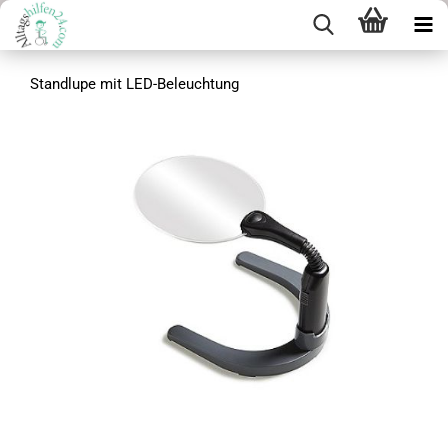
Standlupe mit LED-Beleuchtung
--
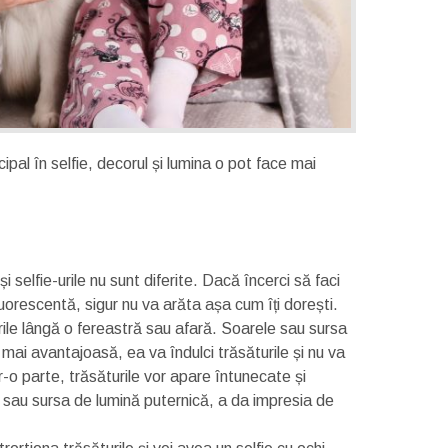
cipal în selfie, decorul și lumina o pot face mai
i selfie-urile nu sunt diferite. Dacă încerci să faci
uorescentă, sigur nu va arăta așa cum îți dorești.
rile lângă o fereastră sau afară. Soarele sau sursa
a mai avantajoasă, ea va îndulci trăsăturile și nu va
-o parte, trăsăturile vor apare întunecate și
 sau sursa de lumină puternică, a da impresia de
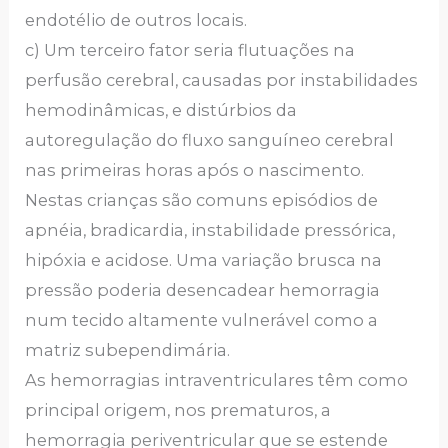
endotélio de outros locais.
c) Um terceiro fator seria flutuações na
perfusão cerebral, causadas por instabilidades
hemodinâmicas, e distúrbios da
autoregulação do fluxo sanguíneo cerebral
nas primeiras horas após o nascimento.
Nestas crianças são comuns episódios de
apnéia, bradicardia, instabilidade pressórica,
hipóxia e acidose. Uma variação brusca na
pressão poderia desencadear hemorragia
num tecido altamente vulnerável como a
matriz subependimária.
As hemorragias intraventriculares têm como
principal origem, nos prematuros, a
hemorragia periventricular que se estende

### WORK ORDER
For this exercise, return exactly the lines above from the line with "i selfie-urile nu" through the line with "As hemorragias intraventriculares têm como", both included. Do not copy the pictures.

### WRITTEN ANSWER
i selfie-urile nu sunt diferite. Dacă încerci să faci
uorescentă, sigur nu va arăta așa cum îți dorești.
rile lângă o fereastră sau afară. Soarele sau sursa
a mai avantajoasă, ea va îndulci trăsăturile și nu va
-o parte, trăsăturile vor apare întunecate și
 sau sursa de lumină puternică, a da impresia de
endotélio de outros locais.
c) Um terceiro fator seria flutuações na
perfusão cerebral, causadas por instabilidades
hemodinâmicas, e distúrbios da
autoregulação do fluxo sanguíneo cerebral
nas primeiras horas após o nascimento.
Nestas crianças são comuns episódios de
apnéia, bradicardia, instabilidade pressórica,
hipóxia e acidose. Uma variação brusca na
pressão poderia desencadear hemorragia
num tecido altamente vulnerável como a
matriz subependimária.
As hemorragias intraventriculares têm como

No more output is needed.